Publié le 22 octobre 2020
Par requêtes du 12 octobre 2020, Rivo Rakotovao a saisi le Conseil d’Etat pour obtenir l’annulation partielle et le sursis à exécution de la circulaire de régulation du 4ème trimestre du 8 octobre 2020 du Ministre de l’Economie et des Finances. Mécontent des restrictions budgétaires affectant la Chambre Haute, le Président de Sénat a estimé que les décisions du Grand Argentier constituaient « une mesure à caractère subjectif et discriminatoire ».

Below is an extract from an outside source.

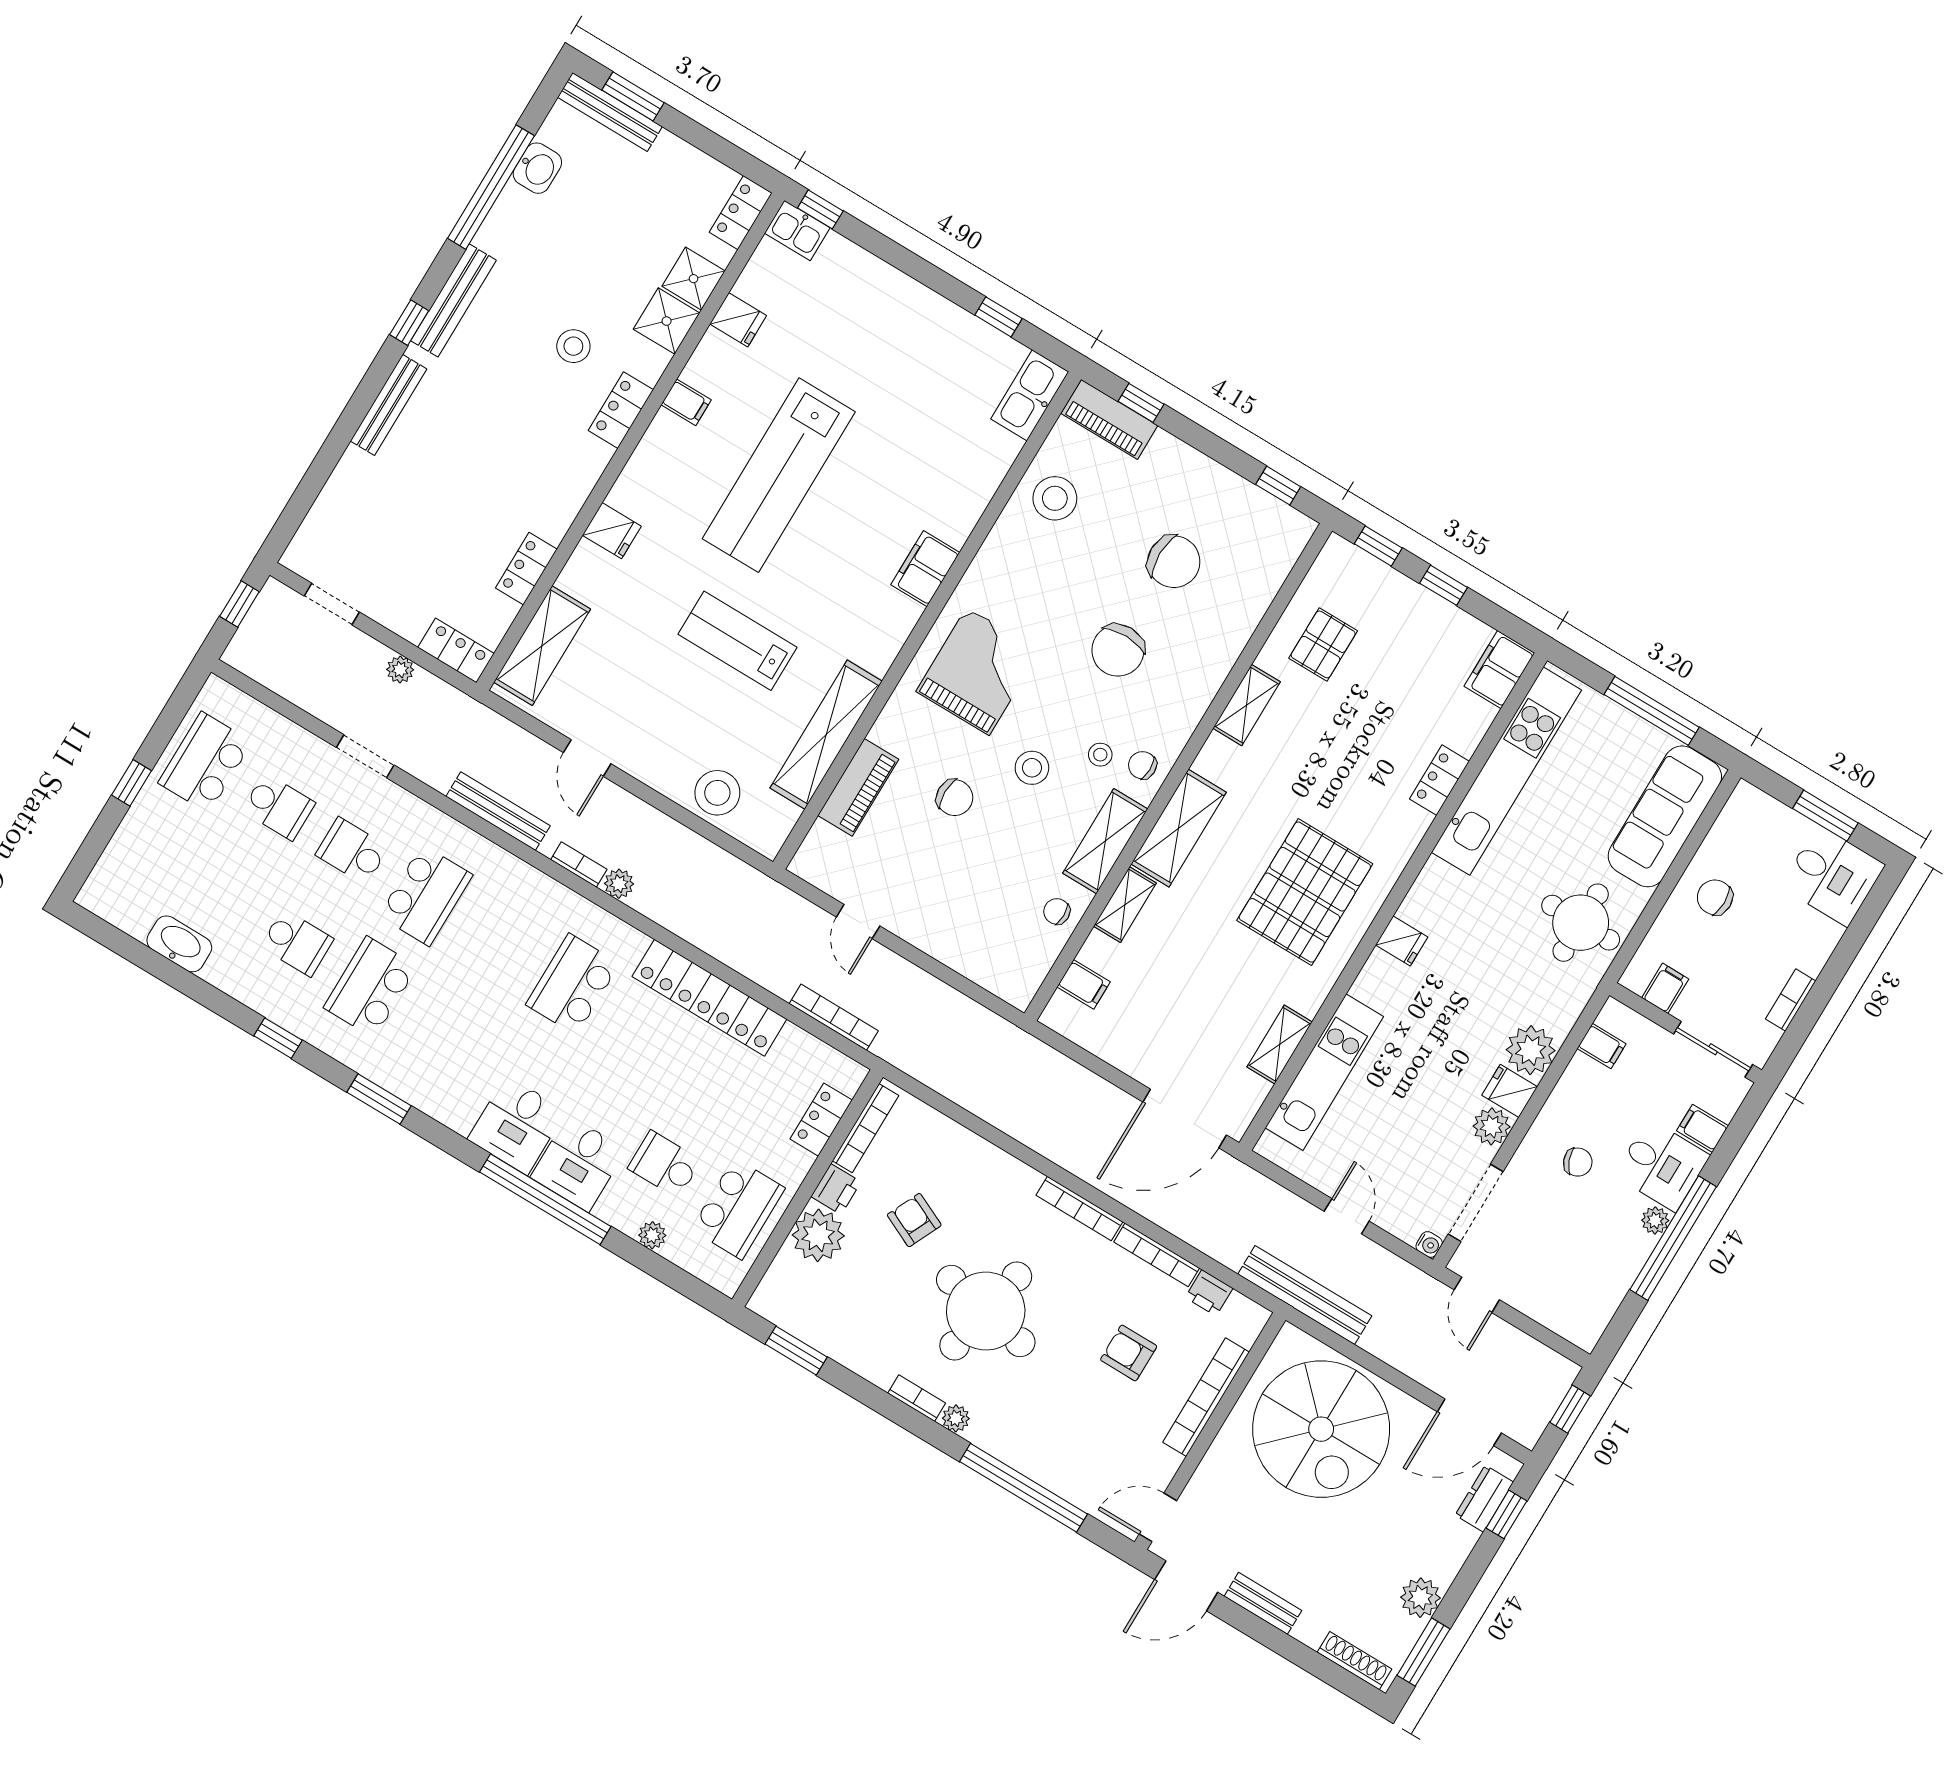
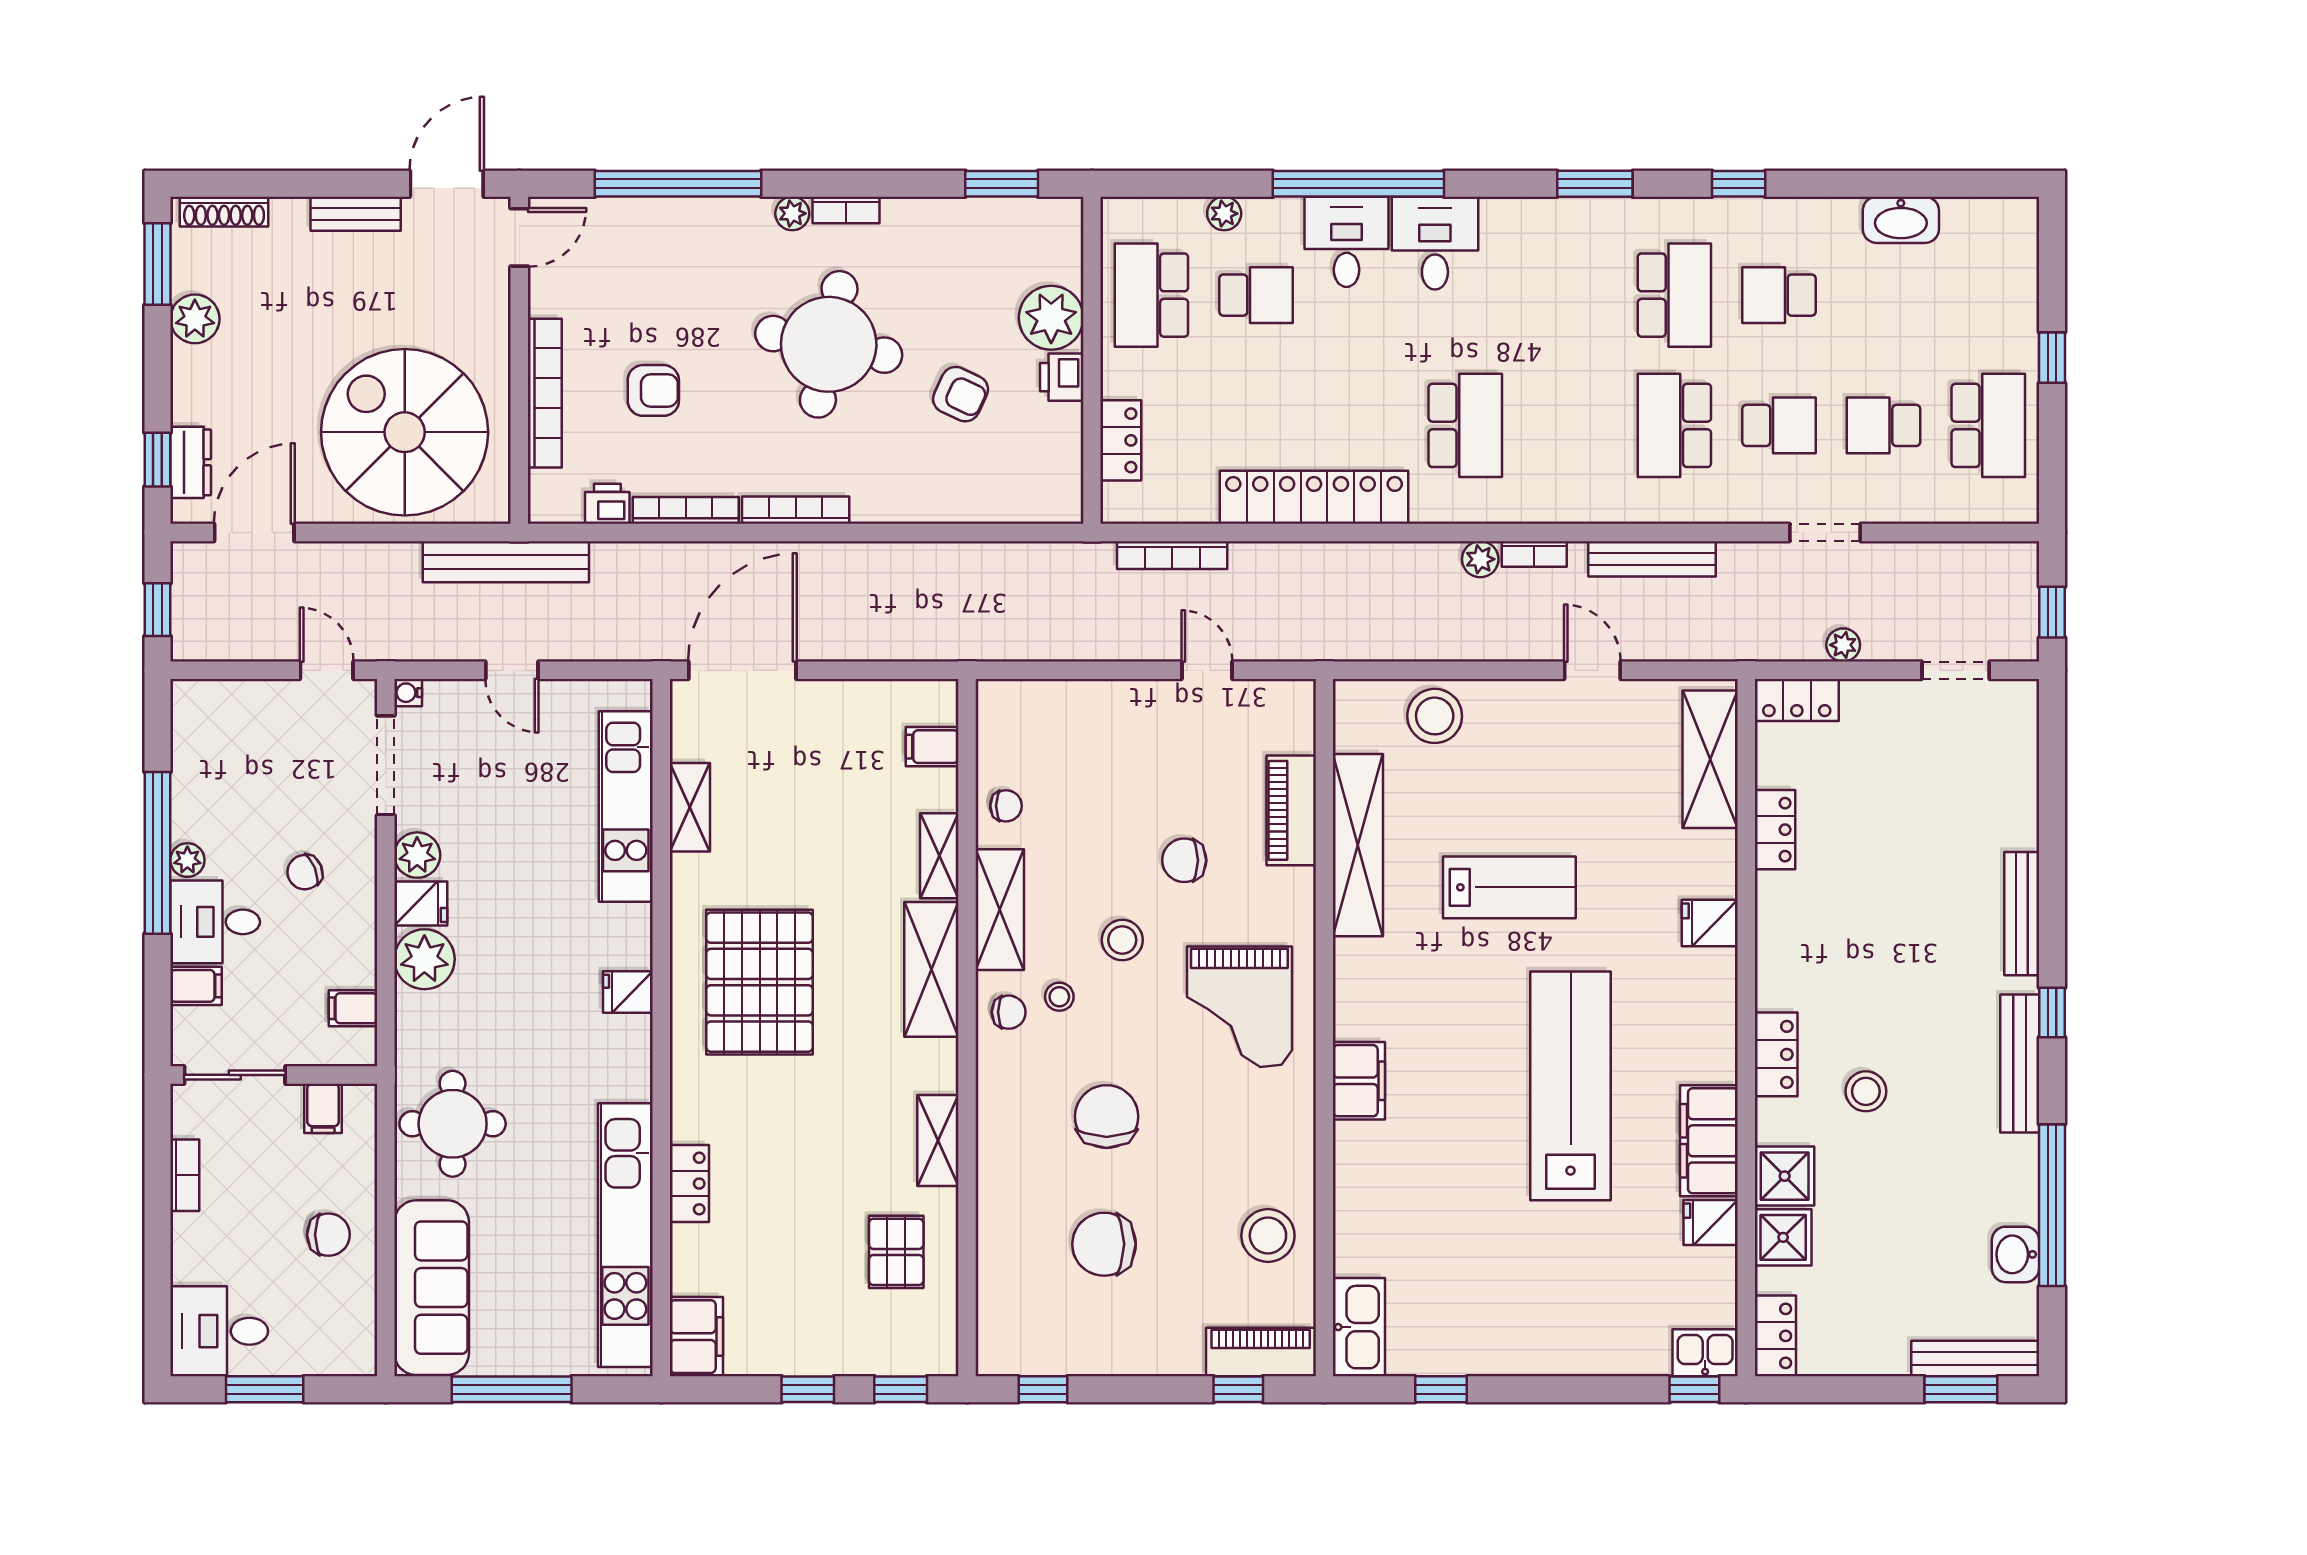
filing cabinet: (686, 402) -> (1709, 1141), width x3.00, depth x1.17
bookcase: (866, 1128) -> (1069, 459), removed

Le Conseil d’Etat a rendu sa décision hier. Il a décidé « un non lieu à statuer ». La raison est simple : la circulaire de régulation du 4ème trimestre datant du 8 octobre 2020 a été remplacée par une circulaire de régulation du 16 octobre 2020. Cette dernière a rehaussé le taux de régulation des biens et services hors carburant et fonds spéciaux de 19,80% à 25,21% et le taux de régulation des carburants et lubrifiants de 57,84% à 59,98%. Pour rappel, la régulation budgétaire est l’ensemble des opérations qui consistent, en fonction des difficultés de trésorerie, à modifier le rythme de la consommation des crédits ou des paiements, ou à procéder aux annulations de crédits nécessaires. En termes simples, même si les crédits ont été adoptés, les décaissements varient en fonction de la trésorerie disponible.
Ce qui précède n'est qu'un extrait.